The U.S. Constitution: A Reader
SKU: 1-22-HCPCON-P
VENDOR: Hillsdale College Press
From the Foreword:
The U.S. Constitution: A Reader is made up of original source documents that bear upon the founding of the American republic, the making of its Constitution, and the struggle to preserve that document and govern under it to the current day.
The Reader is used in the Hillsdale College core course on the Constitution required of every student. About one-half of Hillsdale's curriculum is to be found in its core, which is organized to present the basic and necessary elements of a liberal arts education-an education oriented to the ultimate purposes in human life, the goods at which all activity is properly aimed.

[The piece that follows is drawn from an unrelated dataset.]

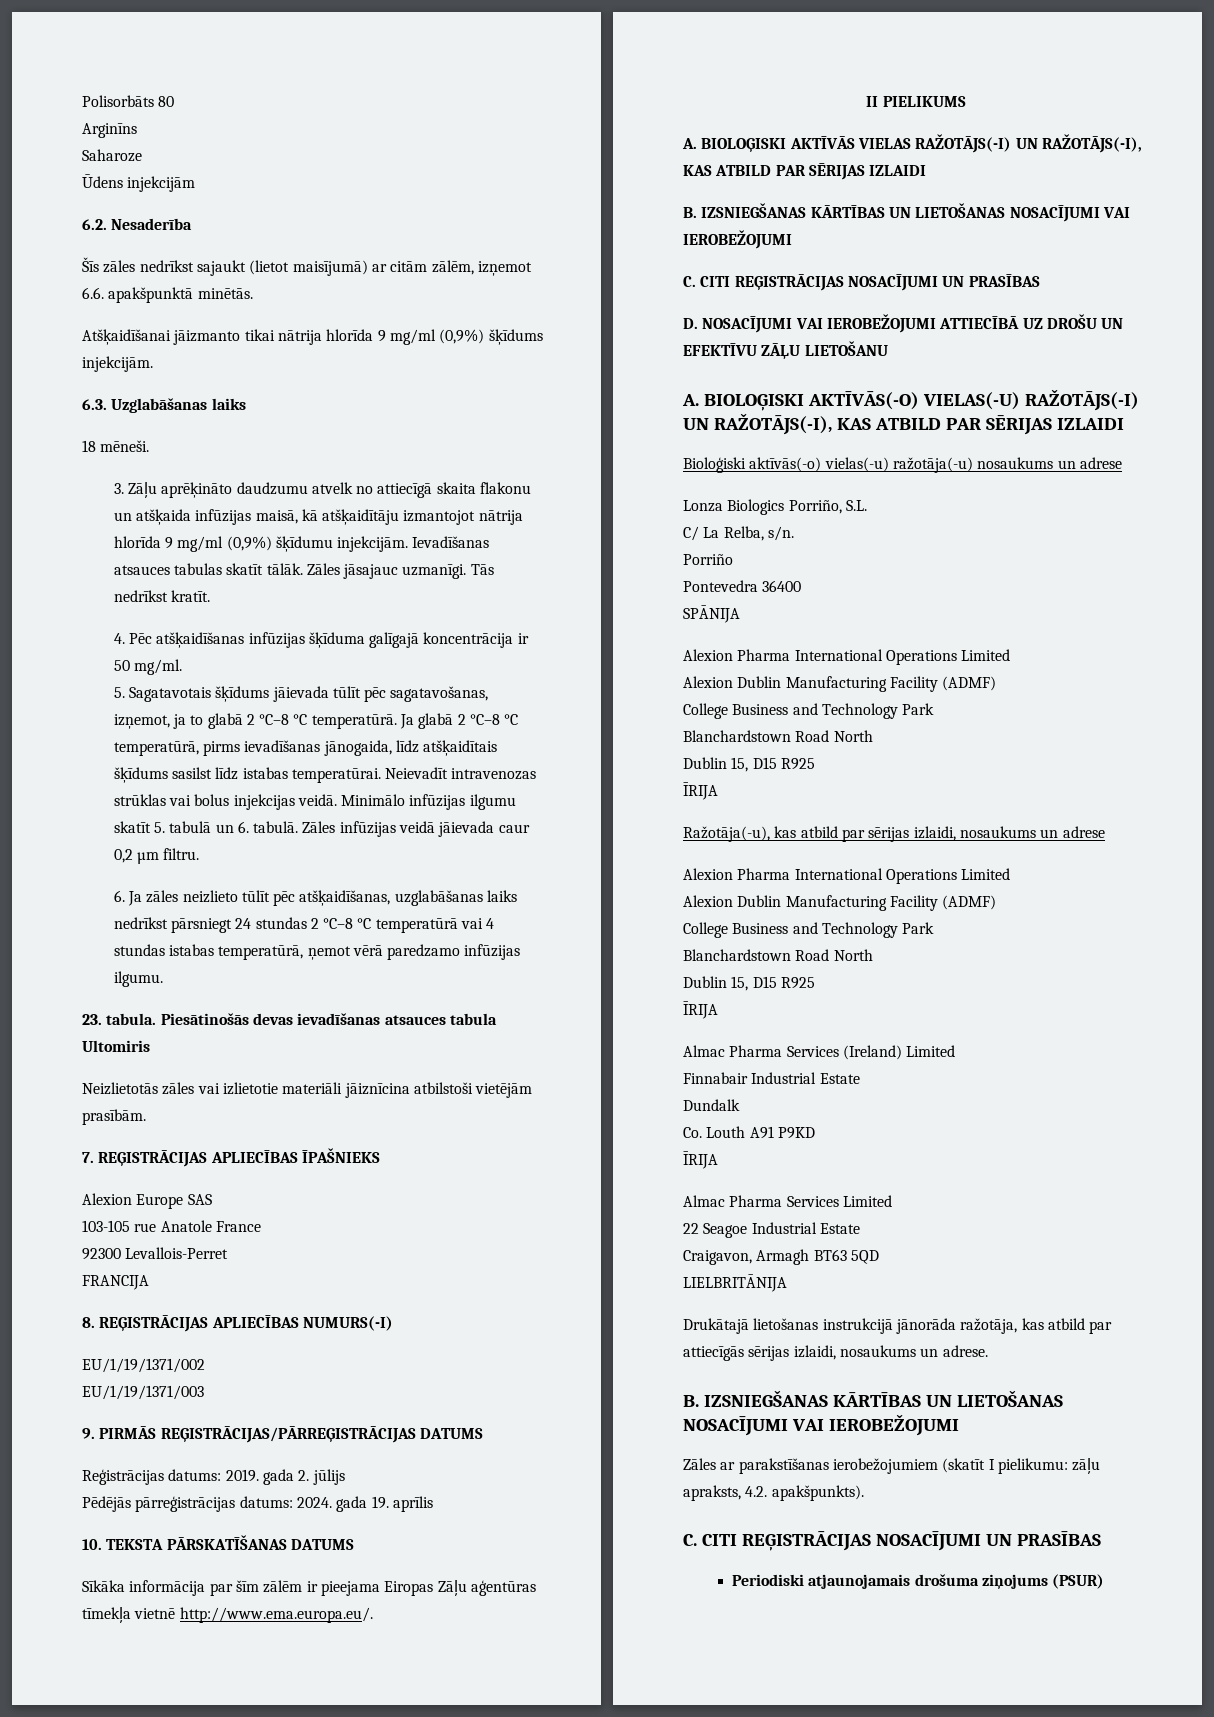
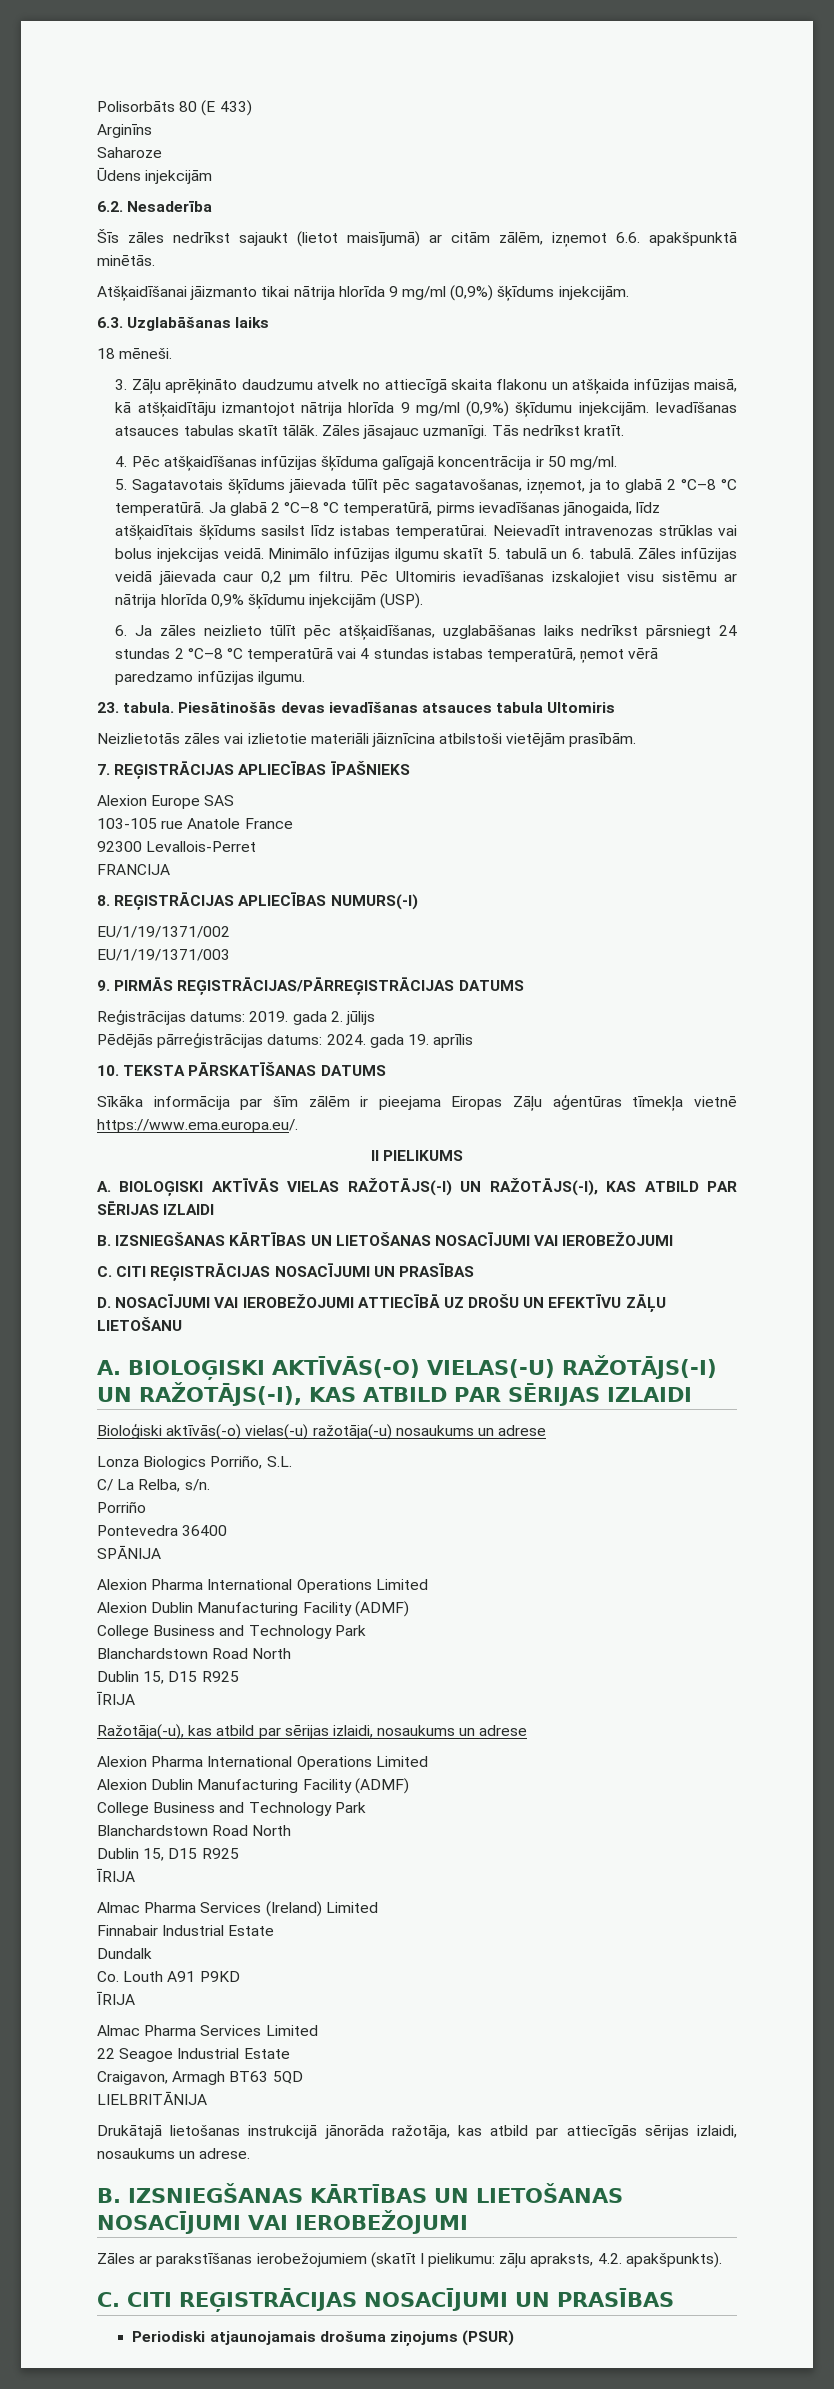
(175, 101) none -> [201,100,252,116] (E 433)
(200, 854) none -> [360,571,738,585] [115,593,424,609] Pēc Ultomiris ievadīšanas izskalojiet visu sistēmu ar nātrija hlorīda 0,9% šķīdumu injekcijām (USP).
[179,1607,373,1623] http://www.ema.europa.eu/. -> [97,1119,298,1133] https://www.ema.europa.eu/.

The Hillsdale College Articles of Association state the reasons why the College takes this approach. The Articles promise a kind of learning that is "sound." This learning is said to "develop the minds" and "improve the hearts" of the students; in other words, it teaches the intellectual and the moral virtues. The ultimate effect of this kind of learning on the society is to perpetuate the "inestimable blessings" of "civil and religious liberty" and "intelligent piety."
Civil and religious liberty are political goods. The classic works that have always been taught here at Hillsdale College say that the nature of man is essentially political, that our gift of speech, a synonym for reason, makes us more social and moral than any beings on earth, and in the combination of these is our political nature. For this reason, politics has always been essential to the liberal arts curriculum.
The political goods of "civil and religious liberty" were first achieved here in the United States of America, the nation to which Hillsdale College has always been loyal. Its oldest building was dedicated on the Fourth of July in 1853, when the second president of the College, later one of the founders of the Republican Party, gave a speech on the relation of freedom and education. Its sons and daughters have fought in honorable numbers in all our nations' wars since the founding of the College. In the Civil War, some 400 young Hillsdale men fought for the Union, the highest percentage of any non-military school in the North. Since the founding of the College, it has played a part in the great movements to defend the Constitution from the many threats it has faced.
These actions, which form a noble part of the history of the College, do not stem from any agitation on the campus except that of teaching the Constitution as part of the core curriculum. To study the place of man in nature, and to study the meaning of the greatest of modern nations, is to place oneself in the middle of a series of great arguments carried on among exceptional people who often differ. This activity has always resulted in a thoughtful-and sometimes in a fierce-patriotism here at Hillsdale. When arguments arise about the meaning of our country, we can relate them to the great arguments that have already taken place in its history. We do not come to contemporary debates unarmed. This, said several of the Founders of our nation, is necessary to the training of statesmen and to the preservation of our republic in freedom and justice.